Sometimes there's not any constitutional issue. Sometimes there's just spin, to put it kindly.

As you recall, an issue for the last several weeks is all the business about the prewar intelligence. The Democrats were saying Bush and Cheney had spun everyone and that's why he got his "do anything necessary" resolution from Congress. The White House line was Congress saw the "same intelligence" the president saw and made the decision to go to war along with him. This is the "we were all fooled" defense - or the "you're as dumb as I am" gambit.

Now we have a report from the nonpartisan Congressional Research Service. One of our senators from out here, Diane Feinstein, requested it.

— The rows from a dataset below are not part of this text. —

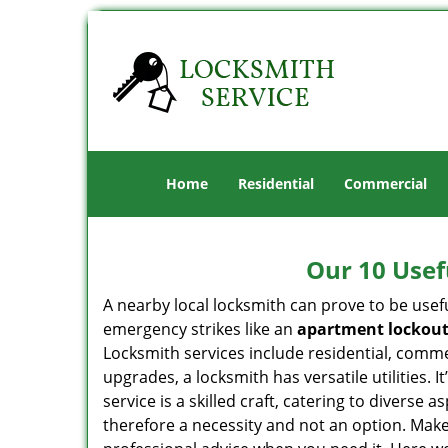
Home
Residential
Commercial
Our 10 Usef
A nearby local locksmith can prove to be usef
emergency strikes like an
apartment lockou
Locksmith services include residential, comme
upgrades, a locksmith has versatile utilities.
service is a skilled craft, catering to diverse
therefore a necessity and not an option. Mak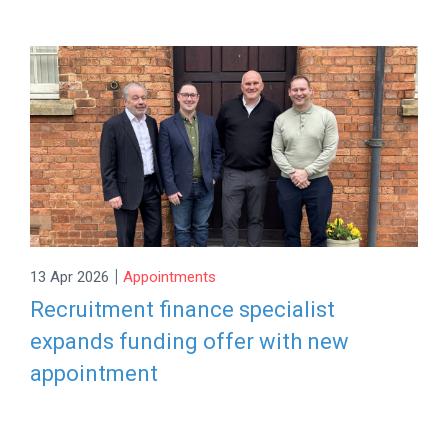
|
13 Apr 2026
Appointments
Recruitment finance specialist
expands funding offer with new
appointment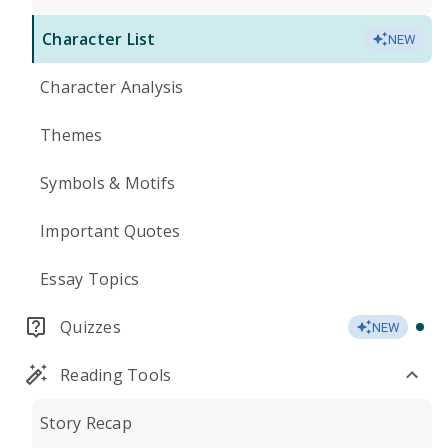
Character List
NEW
Character Analysis
Themes
Symbols & Motifs
Important Quotes
Essay Topics
Quizzes
NEW
Reading Tools
Story Recap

You can find it here.

"The president and a small number of presidentially designated Cabinet-level officials, including the vice president - in contrast to members of Congress - have access to a far greater overall volume of intelligence and to more sensitive intelligence information, including information regarding intelligence sources and methods."

"... the president and his most senior advisors arguably are better positioned to assess the quality of the community's intelligence more accurately than is Congress."


It seems the executive branch withholds from Congress four types of intelligence: the identities of intelligence sources; the methods used to collect and analyze intelligence; "raw" or "lightly" evaluated intelligence; and "certain written intelligence products tailored to the specific needs of the president and other high-level executive branch policymakers," including the President's Daily Briefing.

So?  Just stop saying that everyone saw the same stuff.